Pharma's manufacturing and supply chain needs a "radical overhaul" because it is underused, inefficient and ill-equipped to cope with new types of products that will be coming to market in the near future, according to a report from PricewaterhouseCoopers (PwC).
Pharma’s manufacturing and supply chain needs a “radical overhaul” because it is underused, inefficient, and ill-equipped to cope with new types of products that will be coming to market in the near future, according to a report from PricewaterhouseCoopers (PwC). The report, Supplying the future: Which path will you take? is part of PwC’s Pharma 2020 series that examines the issues the pharmaceutical industry will be facing in the next decade.
PwC explains that the pharma industry is currently facing a number of significant challenges, with much attention focusing on drug discovery and the regulatory-review processes. However, it is crucial that companies do not overlook their manufacturing and distribution chains, which will be impacted by a number of trends in the lead up to 2020, says the report. In particular, new product types resulting from advances in nanotechnology, tissue reengineering, stem-cell research, and other innovations will require more complex manufacturing and distribution processes, and will also have a shorter shelf life. Some personalized medicines may even need to be finalized at the pharmacy or point of care.
A number of other trends are also necessitating the need for a change in manufacturing and distribution processes, including the shift of emphasis to patient outcomes; incremental product launches, such as limited label approvals and live licenses contingent on ongoing testing; new modes of healthcare delivery, such as electronic health records and e-prescribing; the growing importance of emerging markets and understanding the developing world; and greater scrutiny into the sourcing and manufacture of regulated products.
“In a world where outcomes count for everything, it’s not molecules that create value but, rather, the ability to integrate data, products, and services in a coherent business offering,” explained the PwC report. “Understanding this shift of emphasis from products to patient outcomes is critical.”
In a press statement, Steve Arlington, global advisory pharmaceutical and life sciences leader at PwC, also added: "The most successful pharma companies will be those that recognize the underlying value locked in their supply chain and can leverage it as a value and brand differentiator rather than just a cost."

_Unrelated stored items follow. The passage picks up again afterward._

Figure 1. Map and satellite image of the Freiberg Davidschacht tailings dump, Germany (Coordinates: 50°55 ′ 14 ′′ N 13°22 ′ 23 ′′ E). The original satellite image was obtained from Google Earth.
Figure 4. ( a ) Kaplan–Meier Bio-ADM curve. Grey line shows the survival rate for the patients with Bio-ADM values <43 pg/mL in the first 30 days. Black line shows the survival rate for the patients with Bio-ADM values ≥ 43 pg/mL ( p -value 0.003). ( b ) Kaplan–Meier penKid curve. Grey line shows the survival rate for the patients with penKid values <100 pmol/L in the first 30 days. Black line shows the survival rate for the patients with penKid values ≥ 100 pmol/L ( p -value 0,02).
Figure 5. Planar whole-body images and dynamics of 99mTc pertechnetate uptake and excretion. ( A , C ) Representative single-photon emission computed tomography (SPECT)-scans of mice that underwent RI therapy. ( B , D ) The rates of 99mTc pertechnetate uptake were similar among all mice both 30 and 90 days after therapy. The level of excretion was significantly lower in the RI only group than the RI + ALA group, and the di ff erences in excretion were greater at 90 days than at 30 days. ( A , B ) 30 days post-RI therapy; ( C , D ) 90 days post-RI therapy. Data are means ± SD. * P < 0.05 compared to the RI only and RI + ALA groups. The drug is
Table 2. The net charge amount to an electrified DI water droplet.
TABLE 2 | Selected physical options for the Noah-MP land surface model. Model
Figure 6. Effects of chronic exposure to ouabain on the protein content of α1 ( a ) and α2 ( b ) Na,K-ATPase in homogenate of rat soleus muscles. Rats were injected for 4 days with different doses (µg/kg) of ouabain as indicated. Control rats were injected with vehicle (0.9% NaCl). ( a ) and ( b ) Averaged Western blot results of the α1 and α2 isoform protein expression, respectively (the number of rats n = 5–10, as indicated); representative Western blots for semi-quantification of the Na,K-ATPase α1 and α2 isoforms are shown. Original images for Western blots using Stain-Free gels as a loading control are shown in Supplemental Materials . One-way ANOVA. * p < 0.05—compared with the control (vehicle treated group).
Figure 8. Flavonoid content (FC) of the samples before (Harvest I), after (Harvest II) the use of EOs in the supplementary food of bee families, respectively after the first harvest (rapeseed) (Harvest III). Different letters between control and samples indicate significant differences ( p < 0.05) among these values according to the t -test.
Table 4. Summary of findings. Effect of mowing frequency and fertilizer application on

According to PwC, the pharma supply chain will undergo three key changes by 2020: it will become fragmented with different models for different product types and patient segments; it will become a means of market differentiation and a source of economic value; and it will become a “two-way street” with information flowing upstream to drive the downstream flow of products and services with the management of information transferred between the pharma company, patient, and healthcare provider being as important as the movement of the product.
According to Arlington: "Companies that recognize information is the currency of the future will be those that go the final mile and stand out by 2020."